─── Selected extract

= Giorgio Di Genova =

Italian art historian, critic and curator (1933–2023)

Giorgio Di Genova (23 October 1933 – 25 July 2023) was an Italian art historian, critic, and curator, mostly known for being the author of History of Italian Art of the Twentieth Century.

== Biography ==
Giorgio Di Genova was born in Rome on 23 October 1933. He graduated in History of Art at La Sapienza University of Rome with a dissertation on Silvestro Lega. He then became a member of the Italian Communist Party, only to leave after the Hungarian Revolution of 1956.

In 1975 he founded the quarterly magazine Third Eye, published by Bora in Bologna, which he edited until 2006. In 1984 he was the curator of the Italian Pavilion at the 41st edition of the Venice Biennale, where he invited Antonio Bueno, Mario Padovan, and Novello Finotti to exhibit. In 1993 he was one of the organizers of the 12th Rome Quadriennale.

──────

| Tasks to carry out |
1/ In the Giorgio Di Genova article, condense the paragraph beginning "In 1975 he founded" into a short bulleted list that keeps its main facts.
2/ Carry the Giorgio Di Genova article forward from its final sentence.

─── Stored rows

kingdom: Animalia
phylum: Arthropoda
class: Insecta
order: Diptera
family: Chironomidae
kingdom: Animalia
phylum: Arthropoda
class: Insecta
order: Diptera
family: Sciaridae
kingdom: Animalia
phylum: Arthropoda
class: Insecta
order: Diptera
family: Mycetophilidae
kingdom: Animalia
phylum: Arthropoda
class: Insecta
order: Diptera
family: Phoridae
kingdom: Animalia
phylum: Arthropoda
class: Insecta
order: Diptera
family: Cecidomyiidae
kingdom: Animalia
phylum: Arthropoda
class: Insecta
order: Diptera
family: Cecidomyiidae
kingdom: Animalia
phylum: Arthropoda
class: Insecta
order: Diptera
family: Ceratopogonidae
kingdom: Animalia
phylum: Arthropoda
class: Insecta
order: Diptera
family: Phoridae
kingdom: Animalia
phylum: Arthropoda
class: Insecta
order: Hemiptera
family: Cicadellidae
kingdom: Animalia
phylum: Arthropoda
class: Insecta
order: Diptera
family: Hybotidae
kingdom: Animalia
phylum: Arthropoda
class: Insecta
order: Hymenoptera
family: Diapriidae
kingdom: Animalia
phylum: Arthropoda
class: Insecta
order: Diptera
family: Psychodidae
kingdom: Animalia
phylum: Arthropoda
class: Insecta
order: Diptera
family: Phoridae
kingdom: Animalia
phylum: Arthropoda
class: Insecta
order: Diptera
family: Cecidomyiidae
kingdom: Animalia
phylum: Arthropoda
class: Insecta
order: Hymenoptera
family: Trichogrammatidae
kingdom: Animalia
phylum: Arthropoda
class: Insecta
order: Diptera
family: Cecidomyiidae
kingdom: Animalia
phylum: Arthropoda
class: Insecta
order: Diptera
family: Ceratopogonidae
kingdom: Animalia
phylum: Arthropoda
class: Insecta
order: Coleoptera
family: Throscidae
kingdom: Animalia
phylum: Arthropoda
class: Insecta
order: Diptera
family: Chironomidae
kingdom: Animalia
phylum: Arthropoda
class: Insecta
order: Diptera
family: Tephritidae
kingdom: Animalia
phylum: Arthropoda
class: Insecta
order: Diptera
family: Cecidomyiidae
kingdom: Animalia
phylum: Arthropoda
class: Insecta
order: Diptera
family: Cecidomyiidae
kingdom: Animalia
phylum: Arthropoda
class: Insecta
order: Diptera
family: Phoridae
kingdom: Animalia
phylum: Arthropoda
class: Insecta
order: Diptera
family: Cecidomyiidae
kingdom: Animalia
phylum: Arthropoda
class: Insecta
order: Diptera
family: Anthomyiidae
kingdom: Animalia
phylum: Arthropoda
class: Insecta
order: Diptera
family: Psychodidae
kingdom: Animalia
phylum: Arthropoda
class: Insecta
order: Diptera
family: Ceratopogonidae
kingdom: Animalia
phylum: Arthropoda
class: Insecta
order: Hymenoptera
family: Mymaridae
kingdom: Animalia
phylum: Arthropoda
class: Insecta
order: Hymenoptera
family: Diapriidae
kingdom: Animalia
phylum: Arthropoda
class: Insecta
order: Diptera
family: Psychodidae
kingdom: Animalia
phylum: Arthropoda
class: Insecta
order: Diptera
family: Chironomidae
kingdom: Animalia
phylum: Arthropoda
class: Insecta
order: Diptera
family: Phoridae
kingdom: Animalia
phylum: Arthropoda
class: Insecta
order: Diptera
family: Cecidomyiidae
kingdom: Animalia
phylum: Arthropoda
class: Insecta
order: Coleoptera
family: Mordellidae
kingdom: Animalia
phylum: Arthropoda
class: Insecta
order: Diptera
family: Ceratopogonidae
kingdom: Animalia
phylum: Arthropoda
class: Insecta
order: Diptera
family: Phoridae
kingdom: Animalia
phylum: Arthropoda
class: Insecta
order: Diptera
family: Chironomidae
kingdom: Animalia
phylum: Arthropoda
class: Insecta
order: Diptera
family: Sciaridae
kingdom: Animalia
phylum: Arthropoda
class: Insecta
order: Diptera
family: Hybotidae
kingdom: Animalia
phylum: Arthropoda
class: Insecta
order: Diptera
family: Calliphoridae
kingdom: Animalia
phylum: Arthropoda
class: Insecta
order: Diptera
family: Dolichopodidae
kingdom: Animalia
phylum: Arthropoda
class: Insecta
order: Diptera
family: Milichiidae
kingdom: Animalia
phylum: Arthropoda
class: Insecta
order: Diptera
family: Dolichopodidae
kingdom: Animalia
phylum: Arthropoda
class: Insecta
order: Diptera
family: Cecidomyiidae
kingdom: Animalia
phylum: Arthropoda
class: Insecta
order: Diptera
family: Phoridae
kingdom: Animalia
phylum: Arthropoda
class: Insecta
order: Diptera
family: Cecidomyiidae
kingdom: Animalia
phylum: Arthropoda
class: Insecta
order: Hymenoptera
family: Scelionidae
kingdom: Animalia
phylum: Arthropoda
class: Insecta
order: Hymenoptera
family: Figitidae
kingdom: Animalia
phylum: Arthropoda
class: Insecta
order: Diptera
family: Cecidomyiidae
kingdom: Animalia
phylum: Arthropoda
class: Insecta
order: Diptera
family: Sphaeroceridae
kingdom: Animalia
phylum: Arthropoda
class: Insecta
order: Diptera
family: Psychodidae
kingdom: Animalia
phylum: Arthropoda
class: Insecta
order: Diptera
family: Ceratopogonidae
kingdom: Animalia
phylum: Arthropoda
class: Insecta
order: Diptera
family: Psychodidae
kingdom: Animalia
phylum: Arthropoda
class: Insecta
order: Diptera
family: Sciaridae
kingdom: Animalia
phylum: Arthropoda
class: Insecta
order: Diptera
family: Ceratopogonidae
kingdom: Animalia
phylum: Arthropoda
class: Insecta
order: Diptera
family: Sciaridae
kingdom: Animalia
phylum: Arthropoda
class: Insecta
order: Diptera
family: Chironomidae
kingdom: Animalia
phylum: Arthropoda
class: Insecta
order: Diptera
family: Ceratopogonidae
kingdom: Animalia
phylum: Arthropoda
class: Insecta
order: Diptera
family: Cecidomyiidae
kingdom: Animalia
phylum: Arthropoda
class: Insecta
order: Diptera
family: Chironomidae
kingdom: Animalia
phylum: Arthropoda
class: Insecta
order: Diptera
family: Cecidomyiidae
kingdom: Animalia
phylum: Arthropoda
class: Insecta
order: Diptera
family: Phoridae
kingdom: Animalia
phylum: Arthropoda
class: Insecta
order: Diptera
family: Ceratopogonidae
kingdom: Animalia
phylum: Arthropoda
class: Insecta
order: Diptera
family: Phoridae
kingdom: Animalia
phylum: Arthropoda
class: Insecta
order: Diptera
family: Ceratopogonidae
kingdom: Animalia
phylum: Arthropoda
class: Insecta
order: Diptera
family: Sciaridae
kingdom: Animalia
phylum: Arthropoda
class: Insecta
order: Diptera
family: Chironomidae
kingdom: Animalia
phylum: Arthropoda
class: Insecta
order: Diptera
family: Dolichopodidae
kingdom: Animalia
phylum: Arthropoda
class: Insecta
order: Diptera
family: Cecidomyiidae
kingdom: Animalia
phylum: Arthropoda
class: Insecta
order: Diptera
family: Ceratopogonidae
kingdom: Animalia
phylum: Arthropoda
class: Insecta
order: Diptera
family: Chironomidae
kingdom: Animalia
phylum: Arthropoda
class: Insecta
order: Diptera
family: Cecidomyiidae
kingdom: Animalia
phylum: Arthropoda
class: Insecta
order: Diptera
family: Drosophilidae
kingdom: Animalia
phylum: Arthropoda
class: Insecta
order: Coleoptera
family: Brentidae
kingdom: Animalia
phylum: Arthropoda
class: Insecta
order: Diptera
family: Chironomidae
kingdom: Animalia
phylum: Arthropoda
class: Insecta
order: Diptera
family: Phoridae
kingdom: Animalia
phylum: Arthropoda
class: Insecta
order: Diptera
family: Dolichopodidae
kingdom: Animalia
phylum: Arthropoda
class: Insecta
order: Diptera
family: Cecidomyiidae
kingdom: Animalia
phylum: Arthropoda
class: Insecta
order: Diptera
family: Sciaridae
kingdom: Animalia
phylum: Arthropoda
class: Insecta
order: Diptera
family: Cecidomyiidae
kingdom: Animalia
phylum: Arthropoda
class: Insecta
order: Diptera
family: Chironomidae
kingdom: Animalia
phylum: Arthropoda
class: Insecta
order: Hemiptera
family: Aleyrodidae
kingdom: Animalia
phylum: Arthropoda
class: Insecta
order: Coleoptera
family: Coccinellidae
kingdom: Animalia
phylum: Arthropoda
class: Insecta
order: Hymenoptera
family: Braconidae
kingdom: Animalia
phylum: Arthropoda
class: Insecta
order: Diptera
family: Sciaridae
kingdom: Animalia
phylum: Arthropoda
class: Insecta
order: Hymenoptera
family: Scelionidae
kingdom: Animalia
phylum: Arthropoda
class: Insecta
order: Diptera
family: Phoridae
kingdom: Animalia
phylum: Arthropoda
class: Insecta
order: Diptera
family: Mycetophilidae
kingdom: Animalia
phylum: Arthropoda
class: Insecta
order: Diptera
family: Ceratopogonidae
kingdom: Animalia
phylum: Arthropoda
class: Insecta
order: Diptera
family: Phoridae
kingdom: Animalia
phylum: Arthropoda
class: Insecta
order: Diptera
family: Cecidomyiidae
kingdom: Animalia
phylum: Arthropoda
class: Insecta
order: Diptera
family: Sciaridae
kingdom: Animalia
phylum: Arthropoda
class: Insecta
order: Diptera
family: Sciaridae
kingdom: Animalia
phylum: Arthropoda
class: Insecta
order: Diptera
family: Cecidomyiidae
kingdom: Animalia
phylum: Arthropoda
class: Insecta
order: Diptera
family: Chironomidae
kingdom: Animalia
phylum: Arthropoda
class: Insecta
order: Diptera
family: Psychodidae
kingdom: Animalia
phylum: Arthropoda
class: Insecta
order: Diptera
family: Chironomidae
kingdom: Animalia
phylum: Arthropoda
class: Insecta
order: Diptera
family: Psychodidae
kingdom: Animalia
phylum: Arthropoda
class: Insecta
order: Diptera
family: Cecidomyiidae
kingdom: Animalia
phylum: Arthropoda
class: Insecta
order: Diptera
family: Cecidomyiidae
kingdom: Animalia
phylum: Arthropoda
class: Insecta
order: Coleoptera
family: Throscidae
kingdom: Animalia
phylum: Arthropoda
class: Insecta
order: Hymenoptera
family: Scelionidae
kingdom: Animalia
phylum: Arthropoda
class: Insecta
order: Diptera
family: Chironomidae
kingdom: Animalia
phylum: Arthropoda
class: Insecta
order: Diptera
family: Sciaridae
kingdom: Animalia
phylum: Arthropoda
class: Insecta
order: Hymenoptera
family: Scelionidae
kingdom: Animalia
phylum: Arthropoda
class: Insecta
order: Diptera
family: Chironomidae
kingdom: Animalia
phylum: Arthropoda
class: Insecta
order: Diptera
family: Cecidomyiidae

──────

| Answers in order |
1/
- 1975: founded the quarterly magazine Third Eye (published by Bora in Bologna) and edited it until 2006.
- 1984: curated the Italian Pavilion at the 41st Venice Biennale, inviting Antonio Bueno, Mario Padovan, and Novello Finotti to exhibit.
- 1993: co-organized the 12th Rome Quadriennale.

2/
In 1980 he was appointed Artistic Director of the National Biennial of Contemporary Art in the Province of Rieti. The first edition, Generation Twenties, was followed by two more, Generazione Anni Dieci (1982) and Generazione Primo Decennio (1985). Disagreements over the direction of the biennial led to Di Genova's resignation in 1986. In 1990 he started working on a revised and expanded edition of his book History of Italian Art of the Twentieth Century (1981).

In 1999 Di Genova was one of the founders of Museo MAGI '900 in Pieve di Cento near Bologna. Di Genova was also Artistic Director until his resignation in 2006. In 2008, he was appointed Artistic Director of the Lìmen International Art Prize by the Chamber of Commerce of Vibo Valentia.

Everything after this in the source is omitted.